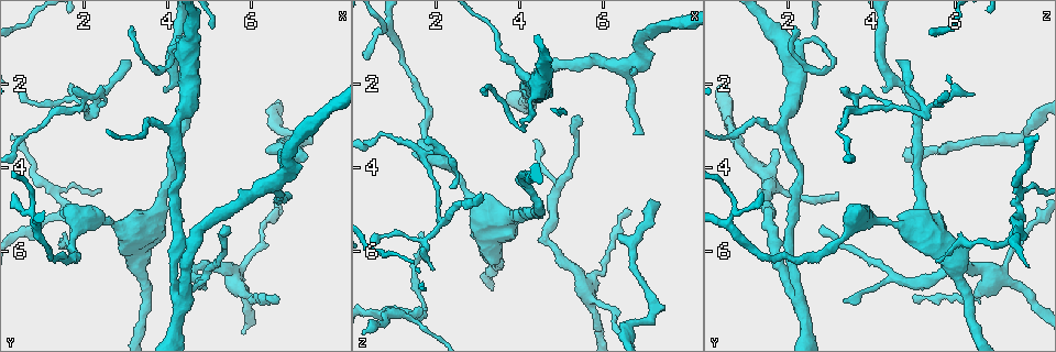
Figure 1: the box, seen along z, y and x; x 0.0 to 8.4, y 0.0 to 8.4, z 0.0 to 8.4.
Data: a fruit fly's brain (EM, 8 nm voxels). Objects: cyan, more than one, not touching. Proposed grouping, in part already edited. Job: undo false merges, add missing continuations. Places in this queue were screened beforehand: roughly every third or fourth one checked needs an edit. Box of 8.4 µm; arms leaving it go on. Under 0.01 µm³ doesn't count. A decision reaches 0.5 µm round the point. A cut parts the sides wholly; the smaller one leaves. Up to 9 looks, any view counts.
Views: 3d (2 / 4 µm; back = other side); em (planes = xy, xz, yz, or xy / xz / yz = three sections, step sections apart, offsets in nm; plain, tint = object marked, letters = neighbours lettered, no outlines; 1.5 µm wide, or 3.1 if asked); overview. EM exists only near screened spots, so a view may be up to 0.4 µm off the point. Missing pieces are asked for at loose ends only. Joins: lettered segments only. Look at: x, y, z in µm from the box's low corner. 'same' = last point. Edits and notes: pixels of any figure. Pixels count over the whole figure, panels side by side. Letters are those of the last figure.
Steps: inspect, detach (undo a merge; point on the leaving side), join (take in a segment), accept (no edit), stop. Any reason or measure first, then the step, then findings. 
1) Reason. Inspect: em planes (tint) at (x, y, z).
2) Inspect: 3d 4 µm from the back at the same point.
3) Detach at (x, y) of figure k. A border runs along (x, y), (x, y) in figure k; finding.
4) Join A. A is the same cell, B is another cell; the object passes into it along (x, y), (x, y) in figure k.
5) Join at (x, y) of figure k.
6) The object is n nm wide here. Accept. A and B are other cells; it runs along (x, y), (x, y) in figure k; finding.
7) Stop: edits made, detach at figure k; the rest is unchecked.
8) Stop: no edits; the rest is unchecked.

Two arms in line, one across. Inspect: em planes (letters) at (1.60, 2.70, 3.65).

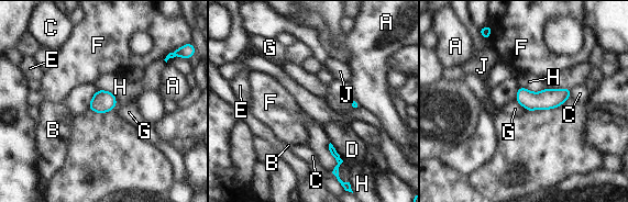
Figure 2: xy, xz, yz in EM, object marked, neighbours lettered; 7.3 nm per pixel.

_ _ _ _ _

## THE TASK
Retype the listing exactly. Pictures do not belong in the copy.

## TASK RESULT
Figure 1: the box, seen along z, y and x; x 0.0 to 8.4, y 0.0 to 8.4, z 0.0 to 8.4.
Data: a fruit fly's brain (EM, 8 nm voxels). Objects: cyan, more than one, not touching. Proposed grouping, in part already edited. Job: undo false merges, add missing continuations. Places in this queue were screened beforehand: roughly every third or fourth one checked needs an edit. Box of 8.4 µm; arms leaving it go on. Under 0.01 µm³ doesn't count. A decision reaches 0.5 µm round the point. A cut parts the sides wholly; the smaller one leaves. Up to 9 looks, any view counts.
Views: 3d (2 / 4 µm; back = other side); em (planes = xy, xz, yz, or xy / xz / yz = three sections, step sections apart, offsets in nm; plain, tint = object marked, letters = neighbours lettered, no outlines; 1.5 µm wide, or 3.1 if asked); overview. EM exists only near screened spots, so a view may be up to 0.4 µm off the point. Missing pieces are asked for at loose ends only. Joins: lettered segments only. Look at: x, y, z in µm from the box's low corner. 'same' = last point. Edits and notes: pixels of any figure. Pixels count over the whole figure, panels side by side. Letters are those of the last figure.
Steps: inspect, detach (undo a merge; point on the leaving side), join (take in a segment), accept (no edit), stop. Any reason or measure first, then the step, then findings. 
1) Reason. Inspect: em planes (tint) at (x, y, z).
2) Inspect: 3d 4 µm from the back at the same point.
3) Detach at (x, y) of figure k. A border runs along (x, y), (x, y) in figure k; finding.
4) Join A. A is the same cell, B is another cell; the object passes into it along (x, y), (x, y) in figure k.
5) Join at (x, y) of figure k.
6) The object is n nm wide here. Accept. A and B are other cells; it runs along (x, y), (x, y) in figure k; finding.
7) Stop: edits made, detach at figure k; the rest is unchecked.
8) Stop: no edits; the rest is unchecked.

Two arms in line, one across. Inspect: em planes (letters) at (1.60, 2.70, 3.65).

Figure 2: xy, xz, yz in EM, object marked, neighbours lettered; 7.3 nm per pixel.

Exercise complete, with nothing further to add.